*EXTRAIT:*
########
Le constat qui a suscité l’indignation de départ, c’est celui de la reproduction sociale : les enquêtes statistiques menées par la sociologie ont pointé du doigt le fait qu’un individu né dans une famille favorisée (du point de vue économique, social ou encore culturel) avait plus de chance de faire lui-même partie des catégories favorisées et inversement qu’un individu né dans une famille défavorisée avait plus de chance de faire lui-même partie des catégories défavorisées. Or, aucun individu n’est responsable de la famille dans laquelle il est né, c’est pourquoi les inégalités produites par l’origine sociale apparaissent tout simplement injustes. Partant de là, les politiques de redistribution doivent viser à une égalisation des chances sur la ligne de départ de sorte que les positions sociales des individus ne soient plus (ou moins) le fruit de la chance qu’ils ont eu à naître dans telle ou telle famille et soient ainsi davantage légitimes. En outre, une société minée par la reproduction sociale se prive de talents d’individus qui n’ont pas eu les moyens de les développer à cause de leur origine sociale. Les politiques de redistribution apparaissent alors à la fois comme un remède à l’iniquité et l’inefficacité des sociétés où la mobilité sociale n’est qu’un vain mot.

L’option social-démocrate consiste donc à produire une société de l’égalité des chances. Il convient maintenant de nous interroger sur les moyens à mettre en œuvre pour cela. Jean-Fabien Spitz en dénombre trois principaux : le premier réside dans une impartialisation des administrations institutionnelles notamment en rendant leurs procédures davantage transparentes, le deuxième se trouve être dans la nécessité d’un fort système éducatif gratuit et obligatoire, et le troisième est la mise en place d’un système d’assurance sociale permettant de fournir le filet de sécurité que certaines familles ne peuvent s’offrir. À partir de là, nous pouvons noter que l’option social-démocrate entend moins agir sur la réduction des inégalités que sur la cause de la formation des inégalités. En effet, suivant l’option social-démocrate, une société composée d’inégalités n’est pas en soi injuste, elle n’est injuste que si ses inégalités sont produites dans un contexte de non-respect de l’égalité des chances. En somme, l’application de l’option social-démocrate a prétention à remplacer les inégalités résultant d’héritages et de privilèges par des inégalités forgées par le talent, l’énergie et les choix individuels.
########
*DONNÉES FOURNIES:*
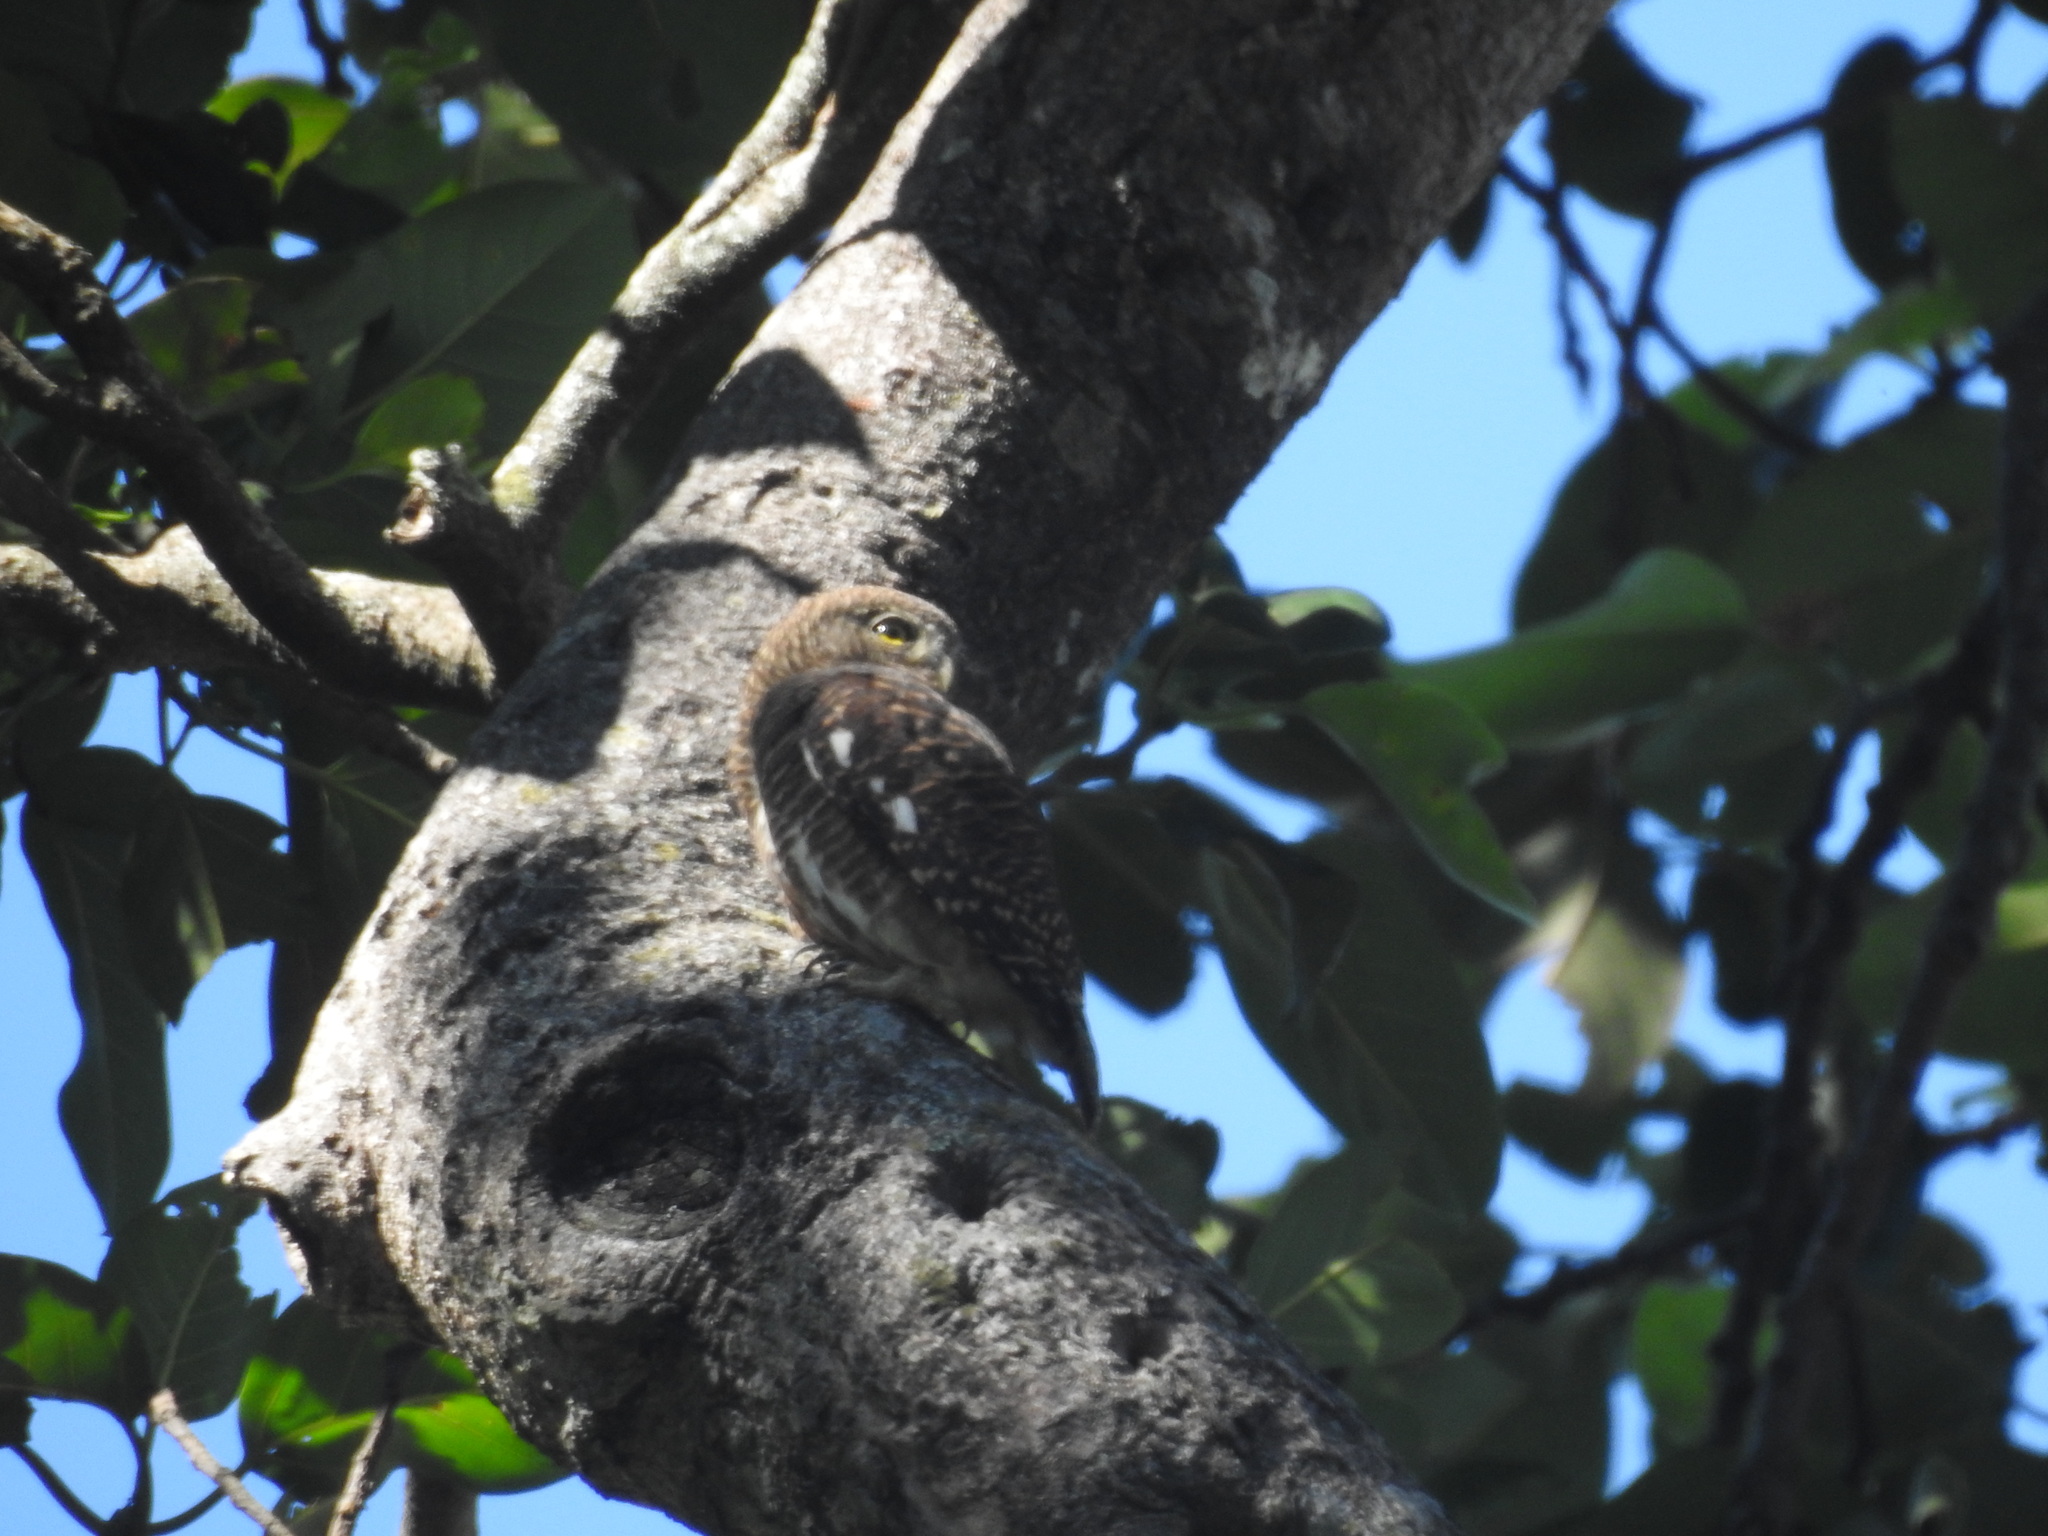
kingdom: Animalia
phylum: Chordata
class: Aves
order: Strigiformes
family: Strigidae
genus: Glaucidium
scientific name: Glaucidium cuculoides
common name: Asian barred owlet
########
*TRAVAIL À FAIRE:*
(A) Recopiez telles quelles toutes les lignes des fiches de légendes de photos de nature, sans reprendre les images.
(B) Écrivez la suite du texte sur l'égalité des chances, à partir de sa dernière phrase.

*RÉSULTATS DE L'EXERCICE:*
(A)
kingdom: Animalia
phylum: Chordata
class: Aves
order: Strigiformes
family: Strigidae
genus: Glaucidium
scientific name: Glaucidium cuculoides
common name: Asian barred owlet

(B)
Mais une première difficulté de l’option social-démocrate apparaît : si nous cherchons à lutter contre tous les facteurs qui déterminent l’existence des individus alors que ces derniers n’avaient point le pouvoir de les choisir, la lutte contre les effets de l’origine sociale est-elle suffisante ? John Rawls, philosophe politique majeur de l’époque contemporaine, pointe le fait que les talents et les degrés d’énergie, puisqu’ils correspondent à des caractères déterminés génétiquement, ne résultent pas plus d’un choix que ne l’est l’origine sociale[3]. Ainsi, un curieux problème apparaît dans l’option social-démocrate : ses hiérarchies sociales, qu’elle prétend légitimes dans la mesure où elles sont le fruit de l’égalité des chances, sont en fait le reflet des hiérarchies naturelles. Cependant, si les inégalités d’origine sociale peuvent être combattues, il serait impossible et sans doute absurde d’éliminer toutes les inégalités d’origine génétique. John Rawls propose alors que les bénéfices tirés des différents talents individuels ne soient pas accaparés par les porteurs de ces talents mais fassent l’objet d’une certaine redistribution.

Reste encore une seconde difficulté de l’option social-démocrate : elle considère comme justes les inégalités résultant des choix individuels, c’est-à-dire qu’elle suppose tous les individus capables de faire des choix prudents et rationnels. Or, on peut s’interroger sur la validité de cette hypothèse : la faculté de faire des choix prudents et rationnels ne dépend-elle pas comme les talents d’un hasard génétique ?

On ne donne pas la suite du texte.